- **WORK INSTRUCTIONS**
Looking through the listing that follows, count every line with the string "center" and state the number alone.

- **RECORDS SUPPLIED**

────────────────────────────────────────

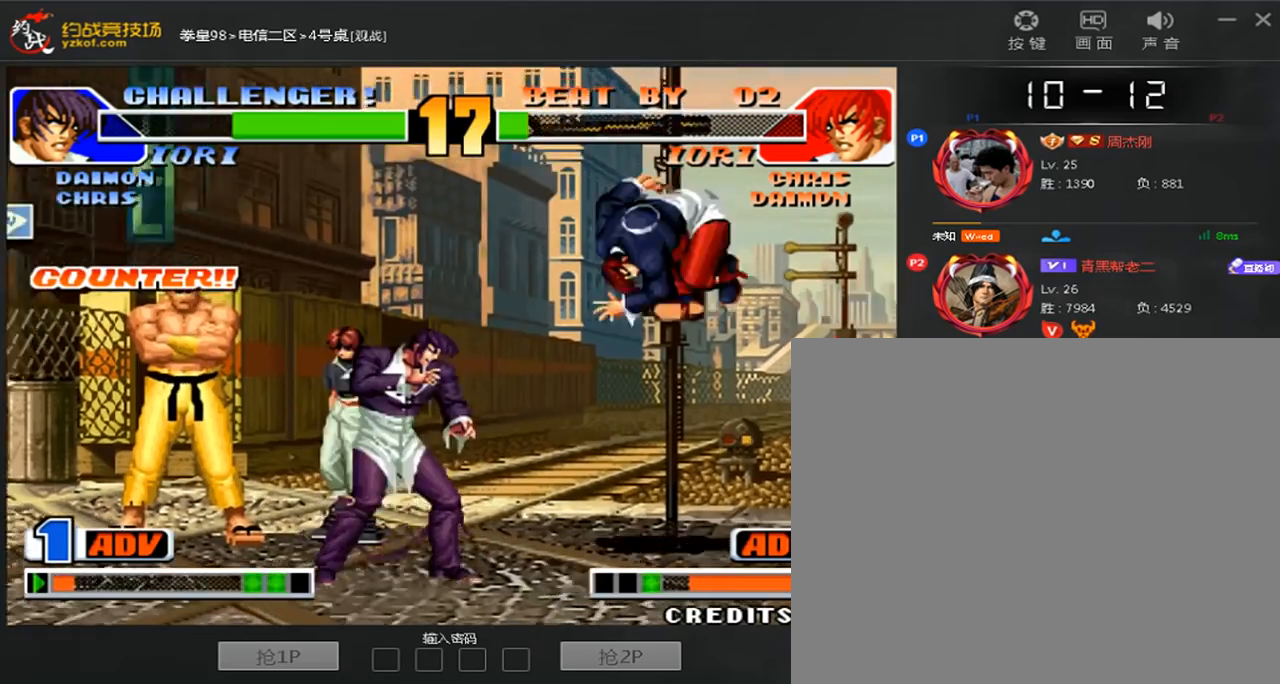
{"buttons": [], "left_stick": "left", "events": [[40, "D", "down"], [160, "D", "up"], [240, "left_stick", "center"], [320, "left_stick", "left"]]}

────────────────────────────────────────

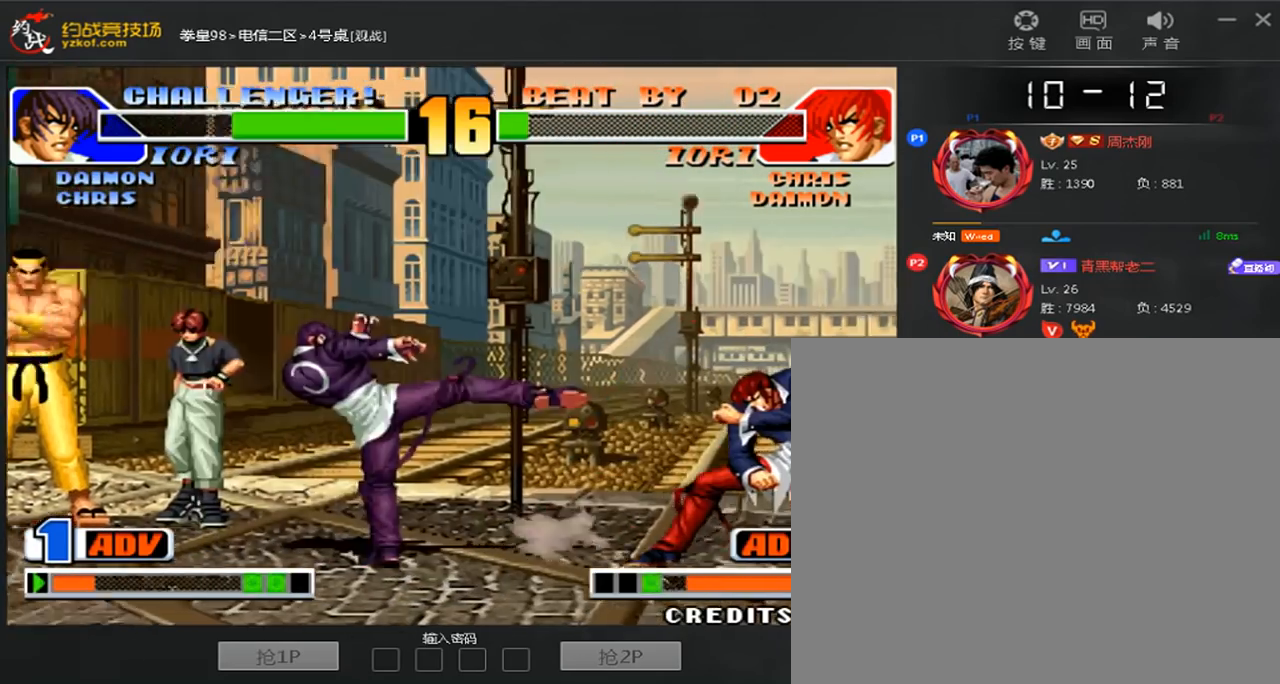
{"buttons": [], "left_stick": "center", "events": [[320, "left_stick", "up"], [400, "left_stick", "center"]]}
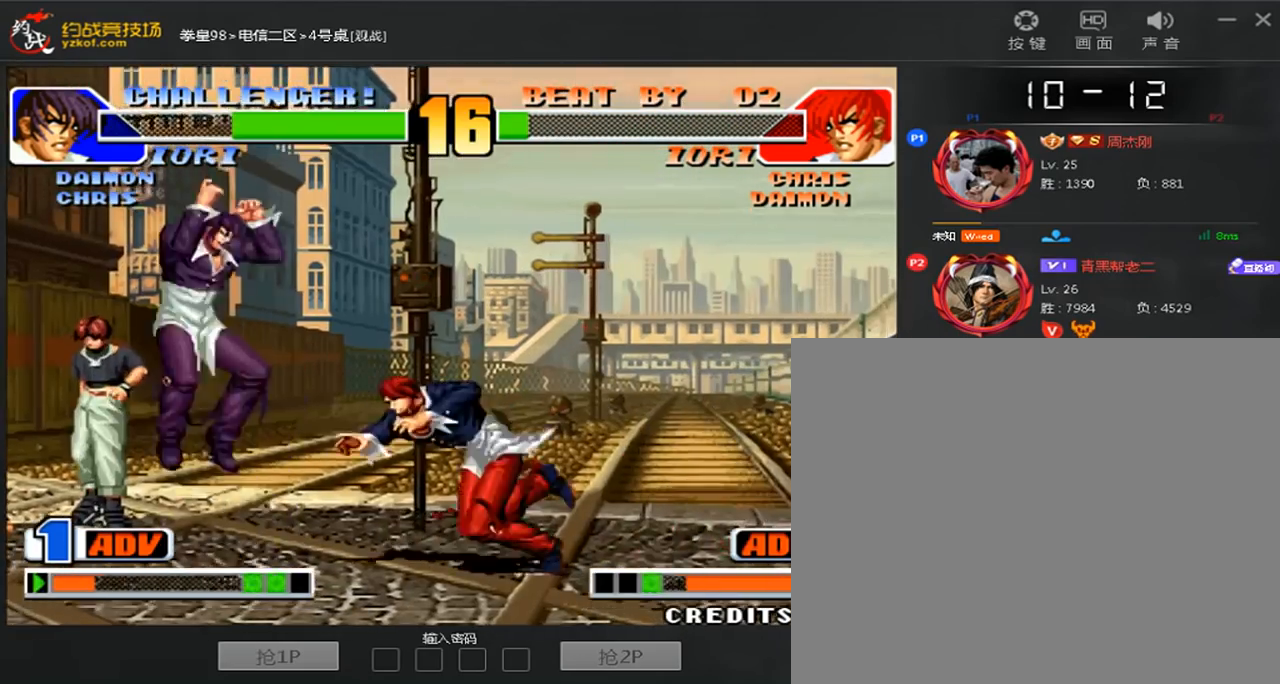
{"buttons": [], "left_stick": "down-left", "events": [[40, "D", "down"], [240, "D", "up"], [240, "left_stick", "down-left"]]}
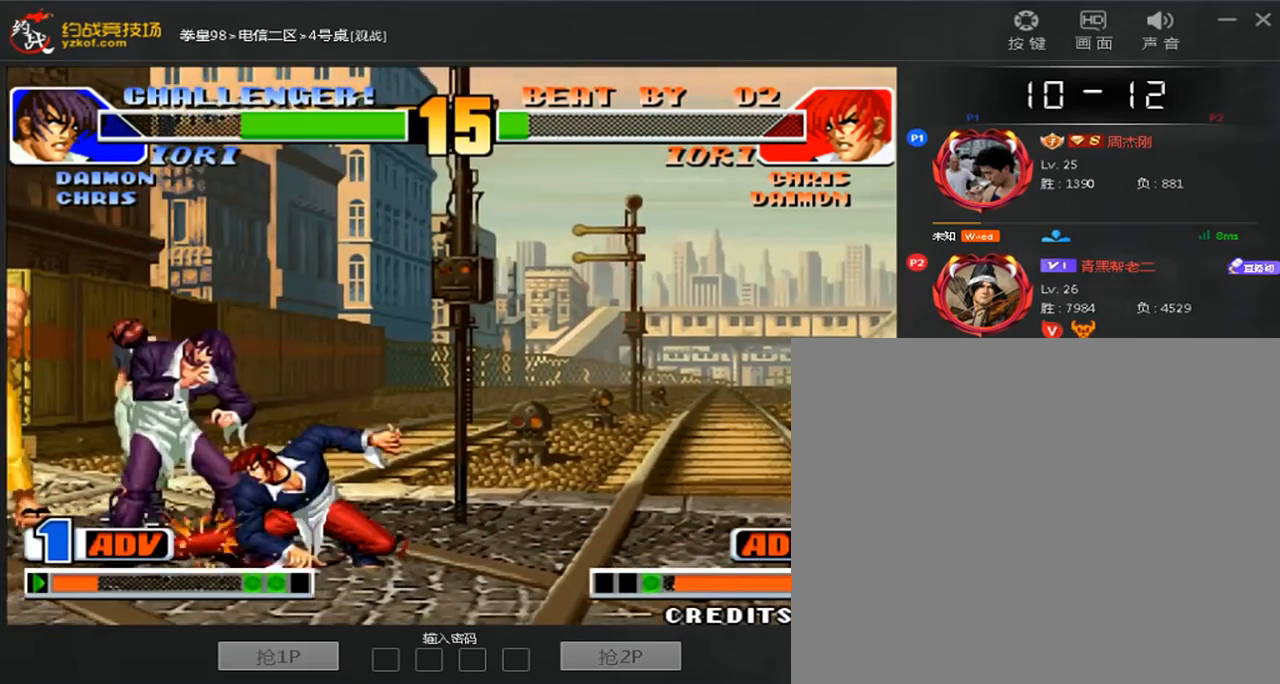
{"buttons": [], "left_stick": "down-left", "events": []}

────────────────────────────────────────

- **RESPONSE FOR THIS EXERCISE**
2